▸ Exercise objective: In the entries below, filter for the word "This" and copy every matching line.

#### Source data ####

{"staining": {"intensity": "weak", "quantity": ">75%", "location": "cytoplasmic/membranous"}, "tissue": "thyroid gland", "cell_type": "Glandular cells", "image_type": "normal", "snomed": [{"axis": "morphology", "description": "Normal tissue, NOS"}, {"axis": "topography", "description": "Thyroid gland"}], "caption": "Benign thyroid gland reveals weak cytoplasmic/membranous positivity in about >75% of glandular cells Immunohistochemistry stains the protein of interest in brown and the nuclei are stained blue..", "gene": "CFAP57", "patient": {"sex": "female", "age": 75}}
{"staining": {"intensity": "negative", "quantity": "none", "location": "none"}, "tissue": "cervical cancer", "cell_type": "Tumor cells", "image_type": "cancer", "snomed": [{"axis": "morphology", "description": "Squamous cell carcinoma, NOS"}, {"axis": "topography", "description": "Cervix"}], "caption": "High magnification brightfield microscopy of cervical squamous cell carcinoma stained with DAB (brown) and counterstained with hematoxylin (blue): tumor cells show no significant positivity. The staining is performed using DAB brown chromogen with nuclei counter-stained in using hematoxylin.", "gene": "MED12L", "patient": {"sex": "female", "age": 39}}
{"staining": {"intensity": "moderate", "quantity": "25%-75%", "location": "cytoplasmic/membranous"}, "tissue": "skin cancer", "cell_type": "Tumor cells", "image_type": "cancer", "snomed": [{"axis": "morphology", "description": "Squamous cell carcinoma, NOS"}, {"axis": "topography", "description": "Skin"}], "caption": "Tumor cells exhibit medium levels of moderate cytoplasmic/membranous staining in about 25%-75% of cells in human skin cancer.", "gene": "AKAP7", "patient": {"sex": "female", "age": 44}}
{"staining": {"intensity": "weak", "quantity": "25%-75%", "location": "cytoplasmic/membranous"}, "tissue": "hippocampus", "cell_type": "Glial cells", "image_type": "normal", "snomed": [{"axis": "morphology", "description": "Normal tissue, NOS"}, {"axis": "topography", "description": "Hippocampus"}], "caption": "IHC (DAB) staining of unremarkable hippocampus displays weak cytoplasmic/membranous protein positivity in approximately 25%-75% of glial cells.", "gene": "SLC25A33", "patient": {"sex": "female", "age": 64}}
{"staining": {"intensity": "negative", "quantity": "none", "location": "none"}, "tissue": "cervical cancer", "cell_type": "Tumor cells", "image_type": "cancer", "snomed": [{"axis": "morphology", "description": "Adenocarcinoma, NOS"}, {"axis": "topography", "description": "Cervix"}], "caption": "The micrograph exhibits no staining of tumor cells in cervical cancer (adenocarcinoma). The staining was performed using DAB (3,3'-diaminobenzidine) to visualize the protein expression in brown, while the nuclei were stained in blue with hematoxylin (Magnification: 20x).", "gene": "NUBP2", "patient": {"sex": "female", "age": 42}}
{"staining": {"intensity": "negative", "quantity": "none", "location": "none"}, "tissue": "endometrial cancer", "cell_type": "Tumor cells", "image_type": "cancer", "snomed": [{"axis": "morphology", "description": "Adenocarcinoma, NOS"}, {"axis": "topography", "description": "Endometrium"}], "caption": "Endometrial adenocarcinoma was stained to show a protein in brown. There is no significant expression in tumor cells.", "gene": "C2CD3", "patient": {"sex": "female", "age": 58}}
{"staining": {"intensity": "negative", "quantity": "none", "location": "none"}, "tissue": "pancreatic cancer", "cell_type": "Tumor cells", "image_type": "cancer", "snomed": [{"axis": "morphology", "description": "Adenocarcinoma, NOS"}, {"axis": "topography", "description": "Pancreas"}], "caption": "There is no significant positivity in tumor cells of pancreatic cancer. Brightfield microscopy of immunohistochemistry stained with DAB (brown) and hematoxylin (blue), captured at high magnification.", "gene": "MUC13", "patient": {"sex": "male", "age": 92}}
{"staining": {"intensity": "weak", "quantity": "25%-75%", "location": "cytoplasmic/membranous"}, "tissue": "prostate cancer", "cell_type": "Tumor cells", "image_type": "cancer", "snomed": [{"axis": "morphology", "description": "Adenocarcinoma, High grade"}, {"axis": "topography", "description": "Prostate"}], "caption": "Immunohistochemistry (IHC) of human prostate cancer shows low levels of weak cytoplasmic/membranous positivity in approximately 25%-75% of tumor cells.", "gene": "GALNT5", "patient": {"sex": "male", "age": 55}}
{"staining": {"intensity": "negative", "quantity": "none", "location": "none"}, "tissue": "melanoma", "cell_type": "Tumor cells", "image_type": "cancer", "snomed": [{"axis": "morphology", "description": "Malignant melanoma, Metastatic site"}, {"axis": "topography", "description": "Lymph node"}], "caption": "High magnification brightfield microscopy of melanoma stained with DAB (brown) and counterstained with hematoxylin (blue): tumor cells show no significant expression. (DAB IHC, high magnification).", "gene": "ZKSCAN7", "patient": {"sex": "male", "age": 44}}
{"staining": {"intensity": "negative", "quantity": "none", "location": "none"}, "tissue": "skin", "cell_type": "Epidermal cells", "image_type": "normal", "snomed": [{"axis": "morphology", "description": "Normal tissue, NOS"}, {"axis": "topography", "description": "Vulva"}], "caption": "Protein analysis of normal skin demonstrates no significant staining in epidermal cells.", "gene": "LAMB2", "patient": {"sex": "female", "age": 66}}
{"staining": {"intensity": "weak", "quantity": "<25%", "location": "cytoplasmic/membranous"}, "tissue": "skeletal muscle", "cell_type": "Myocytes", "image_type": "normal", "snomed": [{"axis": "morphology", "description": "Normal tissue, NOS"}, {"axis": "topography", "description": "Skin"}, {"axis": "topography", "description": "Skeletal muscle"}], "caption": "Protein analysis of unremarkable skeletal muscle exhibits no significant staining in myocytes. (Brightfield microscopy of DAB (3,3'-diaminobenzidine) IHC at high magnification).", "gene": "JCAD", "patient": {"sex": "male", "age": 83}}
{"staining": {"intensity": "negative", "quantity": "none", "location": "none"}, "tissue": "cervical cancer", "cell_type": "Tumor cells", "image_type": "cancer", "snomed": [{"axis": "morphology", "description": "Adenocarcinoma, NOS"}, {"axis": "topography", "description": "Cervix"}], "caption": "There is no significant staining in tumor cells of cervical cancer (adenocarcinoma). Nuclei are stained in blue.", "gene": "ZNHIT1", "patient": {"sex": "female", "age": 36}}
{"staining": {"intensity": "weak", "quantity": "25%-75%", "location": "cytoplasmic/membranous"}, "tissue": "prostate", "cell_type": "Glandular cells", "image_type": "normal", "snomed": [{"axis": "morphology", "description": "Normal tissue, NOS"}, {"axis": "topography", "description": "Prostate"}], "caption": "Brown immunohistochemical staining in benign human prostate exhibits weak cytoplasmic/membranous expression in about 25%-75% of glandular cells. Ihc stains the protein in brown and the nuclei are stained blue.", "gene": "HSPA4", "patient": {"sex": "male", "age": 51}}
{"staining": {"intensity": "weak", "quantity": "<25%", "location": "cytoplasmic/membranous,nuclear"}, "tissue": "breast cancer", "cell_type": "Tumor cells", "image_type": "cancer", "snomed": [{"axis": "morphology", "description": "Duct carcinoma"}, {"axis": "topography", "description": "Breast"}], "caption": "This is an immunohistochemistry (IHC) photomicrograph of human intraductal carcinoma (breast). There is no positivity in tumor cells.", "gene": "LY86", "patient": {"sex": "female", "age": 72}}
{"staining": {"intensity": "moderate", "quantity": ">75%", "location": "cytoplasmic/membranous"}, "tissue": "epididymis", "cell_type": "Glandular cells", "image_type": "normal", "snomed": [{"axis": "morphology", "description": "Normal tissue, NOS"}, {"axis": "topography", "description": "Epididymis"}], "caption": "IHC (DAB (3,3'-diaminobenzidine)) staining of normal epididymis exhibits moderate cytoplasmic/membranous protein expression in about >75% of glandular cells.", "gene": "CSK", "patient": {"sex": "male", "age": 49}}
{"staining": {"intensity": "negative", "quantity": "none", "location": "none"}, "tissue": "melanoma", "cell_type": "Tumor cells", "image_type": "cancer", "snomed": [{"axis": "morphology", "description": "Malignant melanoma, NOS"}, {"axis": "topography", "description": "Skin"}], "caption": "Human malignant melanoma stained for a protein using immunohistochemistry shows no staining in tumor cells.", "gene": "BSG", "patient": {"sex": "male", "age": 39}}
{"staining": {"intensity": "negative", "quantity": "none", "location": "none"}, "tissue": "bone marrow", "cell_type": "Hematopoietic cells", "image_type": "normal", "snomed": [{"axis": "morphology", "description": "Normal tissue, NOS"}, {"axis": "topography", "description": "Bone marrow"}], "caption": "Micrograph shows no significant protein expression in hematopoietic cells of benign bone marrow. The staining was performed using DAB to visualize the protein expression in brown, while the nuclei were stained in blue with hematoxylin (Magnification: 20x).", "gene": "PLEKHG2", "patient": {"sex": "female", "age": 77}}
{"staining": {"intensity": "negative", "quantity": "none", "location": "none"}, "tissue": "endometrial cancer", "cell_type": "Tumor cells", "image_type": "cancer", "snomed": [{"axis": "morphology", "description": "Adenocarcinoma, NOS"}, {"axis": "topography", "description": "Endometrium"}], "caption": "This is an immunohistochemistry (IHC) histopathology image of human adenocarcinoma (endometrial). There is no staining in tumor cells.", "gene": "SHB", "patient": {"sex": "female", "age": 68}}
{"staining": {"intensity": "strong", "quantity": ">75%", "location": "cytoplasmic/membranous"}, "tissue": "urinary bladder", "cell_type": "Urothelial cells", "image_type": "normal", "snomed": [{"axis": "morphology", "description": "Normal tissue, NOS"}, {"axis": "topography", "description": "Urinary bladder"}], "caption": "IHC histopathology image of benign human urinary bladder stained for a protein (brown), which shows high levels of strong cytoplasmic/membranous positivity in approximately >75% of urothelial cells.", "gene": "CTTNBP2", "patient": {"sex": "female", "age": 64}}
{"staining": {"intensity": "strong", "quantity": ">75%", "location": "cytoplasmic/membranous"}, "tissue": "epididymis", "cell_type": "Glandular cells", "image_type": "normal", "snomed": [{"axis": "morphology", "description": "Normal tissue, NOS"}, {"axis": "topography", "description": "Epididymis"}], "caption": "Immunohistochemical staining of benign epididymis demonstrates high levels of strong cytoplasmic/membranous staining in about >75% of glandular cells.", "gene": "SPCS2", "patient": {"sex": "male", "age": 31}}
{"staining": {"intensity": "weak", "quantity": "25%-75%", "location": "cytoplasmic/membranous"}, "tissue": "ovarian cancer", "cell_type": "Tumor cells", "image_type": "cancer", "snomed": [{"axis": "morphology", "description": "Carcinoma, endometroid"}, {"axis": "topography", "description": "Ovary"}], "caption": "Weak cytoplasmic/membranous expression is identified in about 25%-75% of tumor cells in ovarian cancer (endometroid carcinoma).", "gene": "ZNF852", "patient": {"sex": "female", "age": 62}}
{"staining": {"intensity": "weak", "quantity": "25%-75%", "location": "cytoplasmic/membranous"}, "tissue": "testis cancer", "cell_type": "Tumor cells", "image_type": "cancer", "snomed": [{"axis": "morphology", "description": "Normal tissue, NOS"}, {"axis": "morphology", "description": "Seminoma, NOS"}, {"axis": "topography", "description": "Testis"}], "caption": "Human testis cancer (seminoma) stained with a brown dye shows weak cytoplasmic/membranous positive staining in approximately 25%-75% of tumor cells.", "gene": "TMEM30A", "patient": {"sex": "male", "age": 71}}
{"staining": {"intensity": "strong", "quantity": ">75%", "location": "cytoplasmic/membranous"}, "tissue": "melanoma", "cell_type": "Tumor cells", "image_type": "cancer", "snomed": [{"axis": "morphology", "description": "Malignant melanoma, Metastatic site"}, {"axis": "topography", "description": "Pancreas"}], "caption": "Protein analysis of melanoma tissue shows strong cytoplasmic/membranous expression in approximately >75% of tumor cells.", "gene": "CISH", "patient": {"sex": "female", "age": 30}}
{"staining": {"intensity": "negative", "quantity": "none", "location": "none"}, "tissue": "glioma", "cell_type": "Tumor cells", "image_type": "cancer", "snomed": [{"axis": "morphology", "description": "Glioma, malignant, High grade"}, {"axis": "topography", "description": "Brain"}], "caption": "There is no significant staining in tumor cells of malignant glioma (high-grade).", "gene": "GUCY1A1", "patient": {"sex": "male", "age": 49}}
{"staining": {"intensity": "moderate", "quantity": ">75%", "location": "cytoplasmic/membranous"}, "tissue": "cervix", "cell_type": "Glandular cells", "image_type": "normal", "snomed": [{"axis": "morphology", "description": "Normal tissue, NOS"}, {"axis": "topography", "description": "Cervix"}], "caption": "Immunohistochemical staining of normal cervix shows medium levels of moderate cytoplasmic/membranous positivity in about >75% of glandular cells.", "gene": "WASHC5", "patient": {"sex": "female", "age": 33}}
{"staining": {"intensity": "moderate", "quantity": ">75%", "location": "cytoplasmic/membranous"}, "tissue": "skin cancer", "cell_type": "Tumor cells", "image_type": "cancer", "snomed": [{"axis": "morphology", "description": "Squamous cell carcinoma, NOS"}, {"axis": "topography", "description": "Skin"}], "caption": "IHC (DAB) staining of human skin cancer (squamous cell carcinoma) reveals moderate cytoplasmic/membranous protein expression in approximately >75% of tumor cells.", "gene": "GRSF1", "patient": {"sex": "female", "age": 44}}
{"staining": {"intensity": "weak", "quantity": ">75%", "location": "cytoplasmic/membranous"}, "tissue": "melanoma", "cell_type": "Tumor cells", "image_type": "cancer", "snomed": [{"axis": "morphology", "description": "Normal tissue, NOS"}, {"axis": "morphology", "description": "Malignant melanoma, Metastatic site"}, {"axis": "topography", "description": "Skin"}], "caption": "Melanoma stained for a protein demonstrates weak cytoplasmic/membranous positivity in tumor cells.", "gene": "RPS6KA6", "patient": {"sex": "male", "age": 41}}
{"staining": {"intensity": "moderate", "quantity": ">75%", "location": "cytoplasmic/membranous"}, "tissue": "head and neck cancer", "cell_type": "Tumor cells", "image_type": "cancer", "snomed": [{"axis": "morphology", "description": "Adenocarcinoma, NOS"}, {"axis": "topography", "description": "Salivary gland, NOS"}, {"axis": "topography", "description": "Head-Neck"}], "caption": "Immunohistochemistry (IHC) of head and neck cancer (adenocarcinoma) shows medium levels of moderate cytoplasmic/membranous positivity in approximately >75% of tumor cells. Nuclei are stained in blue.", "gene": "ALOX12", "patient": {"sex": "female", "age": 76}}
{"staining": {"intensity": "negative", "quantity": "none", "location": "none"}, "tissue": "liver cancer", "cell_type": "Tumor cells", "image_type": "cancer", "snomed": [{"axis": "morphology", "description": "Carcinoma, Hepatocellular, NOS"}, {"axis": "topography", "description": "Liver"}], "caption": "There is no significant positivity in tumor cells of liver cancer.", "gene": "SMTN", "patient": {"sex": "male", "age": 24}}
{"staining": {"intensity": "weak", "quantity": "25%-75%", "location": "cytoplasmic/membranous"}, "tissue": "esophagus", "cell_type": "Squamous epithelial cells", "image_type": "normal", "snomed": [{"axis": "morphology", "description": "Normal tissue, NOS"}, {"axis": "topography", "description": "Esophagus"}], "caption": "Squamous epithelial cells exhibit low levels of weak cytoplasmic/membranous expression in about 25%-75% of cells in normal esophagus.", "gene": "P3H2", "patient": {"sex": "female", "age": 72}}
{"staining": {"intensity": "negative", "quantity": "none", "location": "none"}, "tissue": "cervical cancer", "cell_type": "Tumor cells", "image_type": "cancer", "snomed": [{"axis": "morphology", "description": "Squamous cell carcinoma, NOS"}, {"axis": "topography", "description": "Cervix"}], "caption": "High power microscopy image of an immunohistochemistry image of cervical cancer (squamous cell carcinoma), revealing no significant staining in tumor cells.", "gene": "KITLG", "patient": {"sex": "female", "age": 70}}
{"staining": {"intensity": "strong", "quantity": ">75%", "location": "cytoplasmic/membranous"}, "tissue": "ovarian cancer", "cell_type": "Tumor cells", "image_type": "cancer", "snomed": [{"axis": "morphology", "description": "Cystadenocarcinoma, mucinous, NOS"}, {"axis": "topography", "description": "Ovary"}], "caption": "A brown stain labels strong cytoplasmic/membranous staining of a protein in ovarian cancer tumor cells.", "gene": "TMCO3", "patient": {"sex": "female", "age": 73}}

####

▸ Written response:
{"staining": {"intensity": "weak", "quantity": "<25%", "location": "cytoplasmic/membranous,nuclear"}, "tissue": "breast cancer", "cell_type": "Tumor cells", "image_type": "cancer", "snomed": [{"axis": "morphology", "description": "Duct carcinoma"}, {"axis": "topography", "description": "Breast"}], "caption": "This is an immunohistochemistry (IHC) photomicrograph of human intraductal carcinoma (breast). There is no positivity in tumor cells.", "gene": "LY86", "patient": {"sex": "female", "age": 72}}
{"staining": {"intensity": "negative", "quantity": "none", "location": "none"}, "tissue": "endometrial cancer", "cell_type": "Tumor cells", "image_type": "cancer", "snomed": [{"axis": "morphology", "description": "Adenocarcinoma, NOS"}, {"axis": "topography", "description": "Endometrium"}], "caption": "This is an immunohistochemistry (IHC) histopathology image of human adenocarcinoma (endometrial). There is no staining in tumor cells.", "gene": "SHB", "patient": {"sex": "female", "age": 68}}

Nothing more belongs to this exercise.